Peta Krakatau Setelah Meletus
Orang pertama yang
mengetahui bahwa pulau Krakatau telah lenyap sebagian adalah Kapten kapal uap
yang membawa Gubernur Jenderal Loudon dari Padang ke Batavia. Di Batavia, pada
saat letusan hingga pagi hari orang masih bertanya-tanya apa yang menyebabkan
suara letusan yang sangat kuat.
|
Foto Krakatau saat erupsi sebelum meledak 1883 |
Pada saat gunung
Krakatau meledak dini hari tanggal 27 Agustus 1883 kapal pada posisi di Kroei. Kapal
tidak berani mendekati pelabuhan karena takut gelombang besar yang mana kapal
dapat menabrak pantai. Kami hanya bertahan di laut. Pada pagi hari, setelah
gelombang laut, pukul 3.30 bergerak dan tiba di teluk Telok Betong pada pukul
7.25 dimana situasi hujan debu. Kapal harus bersusah payah karena sulit
menembus laut yang dipenuhi abu dan batu apung yang disertai gelombang air.

(Catatan anotasi kontur)

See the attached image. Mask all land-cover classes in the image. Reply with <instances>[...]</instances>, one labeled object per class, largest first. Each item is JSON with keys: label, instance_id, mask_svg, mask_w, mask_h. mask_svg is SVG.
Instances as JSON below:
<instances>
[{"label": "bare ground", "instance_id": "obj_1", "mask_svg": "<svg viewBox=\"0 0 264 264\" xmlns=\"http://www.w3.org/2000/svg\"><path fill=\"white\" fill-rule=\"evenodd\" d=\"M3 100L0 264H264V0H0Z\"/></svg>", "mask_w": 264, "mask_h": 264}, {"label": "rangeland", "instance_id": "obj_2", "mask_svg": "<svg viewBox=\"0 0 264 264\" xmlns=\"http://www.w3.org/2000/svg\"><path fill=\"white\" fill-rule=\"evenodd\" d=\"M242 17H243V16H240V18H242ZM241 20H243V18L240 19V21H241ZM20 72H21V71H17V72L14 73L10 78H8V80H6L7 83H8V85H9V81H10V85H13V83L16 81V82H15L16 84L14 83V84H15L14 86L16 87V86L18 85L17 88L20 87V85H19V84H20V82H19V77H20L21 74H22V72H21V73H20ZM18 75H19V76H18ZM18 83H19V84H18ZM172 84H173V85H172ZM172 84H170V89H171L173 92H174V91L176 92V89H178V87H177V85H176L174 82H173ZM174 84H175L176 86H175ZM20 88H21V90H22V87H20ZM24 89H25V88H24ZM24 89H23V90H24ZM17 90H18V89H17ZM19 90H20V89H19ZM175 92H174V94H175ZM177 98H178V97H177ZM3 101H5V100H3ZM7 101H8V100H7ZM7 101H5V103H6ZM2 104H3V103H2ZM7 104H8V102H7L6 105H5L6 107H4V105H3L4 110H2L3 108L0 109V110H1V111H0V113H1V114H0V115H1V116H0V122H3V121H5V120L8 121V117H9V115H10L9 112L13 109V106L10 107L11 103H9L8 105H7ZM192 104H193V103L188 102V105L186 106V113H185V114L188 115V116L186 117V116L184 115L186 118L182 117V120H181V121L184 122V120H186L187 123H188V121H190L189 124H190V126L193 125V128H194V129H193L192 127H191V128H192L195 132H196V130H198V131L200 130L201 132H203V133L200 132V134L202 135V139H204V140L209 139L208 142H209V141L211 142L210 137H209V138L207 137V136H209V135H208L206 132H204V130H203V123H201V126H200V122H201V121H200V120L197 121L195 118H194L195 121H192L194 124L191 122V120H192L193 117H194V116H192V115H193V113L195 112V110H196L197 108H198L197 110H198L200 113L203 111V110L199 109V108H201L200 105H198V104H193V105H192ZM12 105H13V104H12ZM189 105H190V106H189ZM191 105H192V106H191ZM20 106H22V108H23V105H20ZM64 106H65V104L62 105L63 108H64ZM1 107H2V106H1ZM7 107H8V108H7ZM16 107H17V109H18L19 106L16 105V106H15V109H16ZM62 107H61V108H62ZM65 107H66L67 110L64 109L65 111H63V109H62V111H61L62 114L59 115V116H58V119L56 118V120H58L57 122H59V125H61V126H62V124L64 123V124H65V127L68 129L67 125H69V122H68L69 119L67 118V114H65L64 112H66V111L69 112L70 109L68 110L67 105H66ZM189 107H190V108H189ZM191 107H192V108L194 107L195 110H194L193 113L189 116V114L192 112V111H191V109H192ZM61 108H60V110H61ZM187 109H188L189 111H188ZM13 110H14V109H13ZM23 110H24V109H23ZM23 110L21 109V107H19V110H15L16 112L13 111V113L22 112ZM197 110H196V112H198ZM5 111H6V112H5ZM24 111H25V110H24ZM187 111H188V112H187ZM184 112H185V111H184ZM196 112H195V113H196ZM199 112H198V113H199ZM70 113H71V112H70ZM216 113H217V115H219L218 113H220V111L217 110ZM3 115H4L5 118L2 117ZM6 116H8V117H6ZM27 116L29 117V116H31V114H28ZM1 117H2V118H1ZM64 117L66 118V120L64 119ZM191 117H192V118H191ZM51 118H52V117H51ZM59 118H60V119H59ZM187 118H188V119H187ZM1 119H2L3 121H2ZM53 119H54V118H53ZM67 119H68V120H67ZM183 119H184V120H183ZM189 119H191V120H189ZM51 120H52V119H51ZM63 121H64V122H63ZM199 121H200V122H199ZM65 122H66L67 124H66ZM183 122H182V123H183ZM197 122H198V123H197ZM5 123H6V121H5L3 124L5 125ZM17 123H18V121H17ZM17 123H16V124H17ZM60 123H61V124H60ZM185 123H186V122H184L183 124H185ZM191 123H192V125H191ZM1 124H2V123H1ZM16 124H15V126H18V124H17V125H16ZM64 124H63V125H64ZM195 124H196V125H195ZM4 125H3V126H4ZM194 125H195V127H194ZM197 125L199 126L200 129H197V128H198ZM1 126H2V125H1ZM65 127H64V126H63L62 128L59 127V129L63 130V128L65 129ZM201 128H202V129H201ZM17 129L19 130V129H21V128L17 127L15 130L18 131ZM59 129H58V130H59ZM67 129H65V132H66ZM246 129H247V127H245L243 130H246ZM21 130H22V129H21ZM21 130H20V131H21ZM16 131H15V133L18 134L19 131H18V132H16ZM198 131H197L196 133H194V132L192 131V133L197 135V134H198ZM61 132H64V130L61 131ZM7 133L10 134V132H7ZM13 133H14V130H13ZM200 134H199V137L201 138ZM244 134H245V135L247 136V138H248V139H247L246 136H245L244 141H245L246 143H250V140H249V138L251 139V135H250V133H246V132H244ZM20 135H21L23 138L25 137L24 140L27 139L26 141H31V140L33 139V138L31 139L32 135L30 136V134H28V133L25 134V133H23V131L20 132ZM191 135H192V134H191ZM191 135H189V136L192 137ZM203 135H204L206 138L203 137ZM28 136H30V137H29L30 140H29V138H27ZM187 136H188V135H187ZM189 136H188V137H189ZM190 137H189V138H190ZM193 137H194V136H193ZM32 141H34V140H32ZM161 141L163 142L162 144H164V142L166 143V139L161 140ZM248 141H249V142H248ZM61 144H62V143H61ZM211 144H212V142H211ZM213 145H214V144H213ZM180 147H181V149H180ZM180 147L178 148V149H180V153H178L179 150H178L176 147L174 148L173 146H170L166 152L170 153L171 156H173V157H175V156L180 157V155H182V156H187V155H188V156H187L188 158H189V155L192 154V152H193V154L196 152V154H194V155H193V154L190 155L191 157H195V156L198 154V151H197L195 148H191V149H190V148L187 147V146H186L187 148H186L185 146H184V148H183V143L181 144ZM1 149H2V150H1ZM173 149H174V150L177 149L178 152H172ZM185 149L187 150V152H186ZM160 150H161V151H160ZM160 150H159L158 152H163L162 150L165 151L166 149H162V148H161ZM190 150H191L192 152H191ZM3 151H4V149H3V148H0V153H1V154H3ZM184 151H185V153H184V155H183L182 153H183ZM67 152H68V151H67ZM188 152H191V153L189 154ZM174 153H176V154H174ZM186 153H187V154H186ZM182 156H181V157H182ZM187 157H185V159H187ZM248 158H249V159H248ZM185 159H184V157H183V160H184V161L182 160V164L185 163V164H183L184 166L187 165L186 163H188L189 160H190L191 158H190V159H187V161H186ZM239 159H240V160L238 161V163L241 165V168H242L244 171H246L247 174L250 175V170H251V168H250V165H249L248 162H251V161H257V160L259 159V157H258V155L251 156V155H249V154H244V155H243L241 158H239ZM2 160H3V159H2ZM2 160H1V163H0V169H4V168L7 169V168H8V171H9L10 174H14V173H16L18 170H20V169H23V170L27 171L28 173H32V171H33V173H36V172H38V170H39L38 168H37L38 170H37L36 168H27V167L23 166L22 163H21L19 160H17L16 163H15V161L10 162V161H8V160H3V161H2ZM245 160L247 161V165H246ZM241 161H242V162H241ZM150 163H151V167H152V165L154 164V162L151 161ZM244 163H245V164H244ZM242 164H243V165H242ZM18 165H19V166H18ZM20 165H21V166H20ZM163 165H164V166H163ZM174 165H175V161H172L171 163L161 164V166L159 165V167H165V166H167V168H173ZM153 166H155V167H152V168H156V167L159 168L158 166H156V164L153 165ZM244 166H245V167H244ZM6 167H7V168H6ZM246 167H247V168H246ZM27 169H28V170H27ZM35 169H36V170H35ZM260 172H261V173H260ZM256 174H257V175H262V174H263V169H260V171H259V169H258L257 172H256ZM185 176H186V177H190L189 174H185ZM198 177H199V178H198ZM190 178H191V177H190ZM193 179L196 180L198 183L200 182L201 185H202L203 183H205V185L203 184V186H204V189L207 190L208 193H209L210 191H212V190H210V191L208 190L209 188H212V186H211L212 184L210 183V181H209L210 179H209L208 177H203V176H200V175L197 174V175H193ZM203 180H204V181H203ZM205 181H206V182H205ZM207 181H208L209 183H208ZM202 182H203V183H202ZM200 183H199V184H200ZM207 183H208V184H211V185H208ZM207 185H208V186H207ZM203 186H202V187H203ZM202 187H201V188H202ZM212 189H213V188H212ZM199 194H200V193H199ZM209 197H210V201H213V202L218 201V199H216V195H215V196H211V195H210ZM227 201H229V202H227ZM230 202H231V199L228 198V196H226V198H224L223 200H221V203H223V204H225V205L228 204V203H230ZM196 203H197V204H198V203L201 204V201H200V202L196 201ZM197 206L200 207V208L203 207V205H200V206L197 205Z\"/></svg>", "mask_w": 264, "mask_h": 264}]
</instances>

Ketentuan Tugas:
a – Ulangi persis bagian teks tentang Krakatau dari "Peta Krakatau Setelah" sampai dengan "yang sangat kuat.".
b – Ambil setiap baris catatan yang memuat string "JSON", dengan membedakan huruf besar dan kecil.
Catatan ini tidak ada hubungannya dengan teks tentang Krakatau.

Jawaban Tugas:
a –
Peta Krakatau Setelah Meletus
Orang pertama yang
mengetahui bahwa pulau Krakatau telah lenyap sebagian adalah Kapten kapal uap
yang membawa Gubernur Jenderal Loudon dari Padang ke Batavia. Di Batavia, pada
saat letusan hingga pagi hari orang masih bertanya-tanya apa yang menyebabkan
suara letusan yang sangat kuat.

b –
See the attached image. Mask all land-cover classes in the image. Reply with <instances>[...]</instances>, one labeled object per class, largest first. Each item is JSON with keys: label, instance_id, mask_svg, mask_w, mask_h. mask_svg is SVG.
Instances as JSON below:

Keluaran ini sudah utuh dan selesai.